[Stored entries]
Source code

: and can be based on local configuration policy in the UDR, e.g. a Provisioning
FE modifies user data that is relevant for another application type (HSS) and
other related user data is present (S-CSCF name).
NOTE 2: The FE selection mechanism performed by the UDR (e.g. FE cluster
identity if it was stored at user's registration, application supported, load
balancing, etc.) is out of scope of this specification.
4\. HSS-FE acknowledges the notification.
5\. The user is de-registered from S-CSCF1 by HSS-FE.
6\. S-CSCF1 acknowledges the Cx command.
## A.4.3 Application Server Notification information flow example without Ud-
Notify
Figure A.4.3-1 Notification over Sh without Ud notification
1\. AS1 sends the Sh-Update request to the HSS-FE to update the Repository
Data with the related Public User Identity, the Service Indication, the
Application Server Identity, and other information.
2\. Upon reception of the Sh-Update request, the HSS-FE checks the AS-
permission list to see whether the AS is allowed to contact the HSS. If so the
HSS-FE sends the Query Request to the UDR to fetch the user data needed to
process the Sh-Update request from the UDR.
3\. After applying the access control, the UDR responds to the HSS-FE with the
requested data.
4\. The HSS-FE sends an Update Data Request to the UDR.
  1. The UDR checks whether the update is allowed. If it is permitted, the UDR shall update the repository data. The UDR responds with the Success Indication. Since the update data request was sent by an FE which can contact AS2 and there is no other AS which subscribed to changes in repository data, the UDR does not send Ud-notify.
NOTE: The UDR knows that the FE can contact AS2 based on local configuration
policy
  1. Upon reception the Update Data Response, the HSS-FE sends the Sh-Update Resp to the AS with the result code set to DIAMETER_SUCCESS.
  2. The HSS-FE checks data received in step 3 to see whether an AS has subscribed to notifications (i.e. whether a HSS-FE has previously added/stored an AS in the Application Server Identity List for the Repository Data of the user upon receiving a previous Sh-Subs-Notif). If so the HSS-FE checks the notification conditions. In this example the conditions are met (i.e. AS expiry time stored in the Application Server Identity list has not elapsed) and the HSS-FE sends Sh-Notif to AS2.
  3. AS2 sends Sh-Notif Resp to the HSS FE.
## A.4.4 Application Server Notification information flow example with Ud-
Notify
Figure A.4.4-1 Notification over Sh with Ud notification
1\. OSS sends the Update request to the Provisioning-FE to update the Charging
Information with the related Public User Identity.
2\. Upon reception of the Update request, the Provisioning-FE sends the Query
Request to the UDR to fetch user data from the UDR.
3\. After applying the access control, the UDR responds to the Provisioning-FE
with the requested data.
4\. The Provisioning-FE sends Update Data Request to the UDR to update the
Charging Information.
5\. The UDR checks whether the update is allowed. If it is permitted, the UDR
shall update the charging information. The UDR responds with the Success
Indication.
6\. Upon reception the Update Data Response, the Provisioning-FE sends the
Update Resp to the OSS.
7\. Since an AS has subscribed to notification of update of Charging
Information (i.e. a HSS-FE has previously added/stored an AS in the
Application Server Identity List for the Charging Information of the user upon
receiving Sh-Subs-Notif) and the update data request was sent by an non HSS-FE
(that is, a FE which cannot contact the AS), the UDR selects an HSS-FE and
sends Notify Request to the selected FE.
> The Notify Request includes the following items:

Task goal: Reproduce the items above, substituting "HSS front end" for every occurrence of "HSS-FE". Leave everything else unchanged.

Answer for the task:
Source code

: and can be based on local configuration policy in the UDR, e.g. a Provisioning
FE modifies user data that is relevant for another application type (HSS) and
other related user data is present (S-CSCF name).
NOTE 2: The FE selection mechanism performed by the UDR (e.g. FE cluster
identity if it was stored at user's registration, application supported, load
balancing, etc.) is out of scope of this specification.
4\. HSS front end acknowledges the notification.
5\. The user is de-registered from S-CSCF1 by HSS front end.
6\. S-CSCF1 acknowledges the Cx command.
## A.4.3 Application Server Notification information flow example without Ud-
Notify
Figure A.4.3-1 Notification over Sh without Ud notification
1\. AS1 sends the Sh-Update request to the HSS front end to update the Repository
Data with the related Public User Identity, the Service Indication, the
Application Server Identity, and other information.
2\. Upon reception of the Sh-Update request, the HSS front end checks the AS-
permission list to see whether the AS is allowed to contact the HSS. If so the
HSS front end sends the Query Request to the UDR to fetch the user data needed to
process the Sh-Update request from the UDR.
3\. After applying the access control, the UDR responds to the HSS front end with the
requested data.
4\. The HSS front end sends an Update Data Request to the UDR.
  1. The UDR checks whether the update is allowed. If it is permitted, the UDR shall update the repository data. The UDR responds with the Success Indication. Since the update data request was sent by an FE which can contact AS2 and there is no other AS which subscribed to changes in repository data, the UDR does not send Ud-notify.
NOTE: The UDR knows that the FE can contact AS2 based on local configuration
policy
  1. Upon reception the Update Data Response, the HSS front end sends the Sh-Update Resp to the AS with the result code set to DIAMETER_SUCCESS.
  2. The HSS front end checks data received in step 3 to see whether an AS has subscribed to notifications (i.e. whether a HSS front end has previously added/stored an AS in the Application Server Identity List for the Repository Data of the user upon receiving a previous Sh-Subs-Notif). If so the HSS front end checks the notification conditions. In this example the conditions are met (i.e. AS expiry time stored in the Application Server Identity list has not elapsed) and the HSS front end sends Sh-Notif to AS2.
  3. AS2 sends Sh-Notif Resp to the HSS FE.
## A.4.4 Application Server Notification information flow example with Ud-
Notify
Figure A.4.4-1 Notification over Sh with Ud notification
1\. OSS sends the Update request to the Provisioning-FE to update the Charging
Information with the related Public User Identity.
2\. Upon reception of the Update request, the Provisioning-FE sends the Query
Request to the UDR to fetch user data from the UDR.
3\. After applying the access control, the UDR responds to the Provisioning-FE
with the requested data.
4\. The Provisioning-FE sends Update Data Request to the UDR to update the
Charging Information.
5\. The UDR checks whether the update is allowed. If it is permitted, the UDR
shall update the charging information. The UDR responds with the Success
Indication.
6\. Upon reception the Update Data Response, the Provisioning-FE sends the
Update Resp to the OSS.
7\. Since an AS has subscribed to notification of update of Charging
Information (i.e. a HSS front end has previously added/stored an AS in the
Application Server Identity List for the Charging Information of the user upon
receiving Sh-Subs-Notif) and the update data request was sent by an non HSS front end
(that is, a FE which cannot contact the AS), the UDR selects an HSS front end and
sends Notify Request to the selected FE.
> The Notify Request includes the following items:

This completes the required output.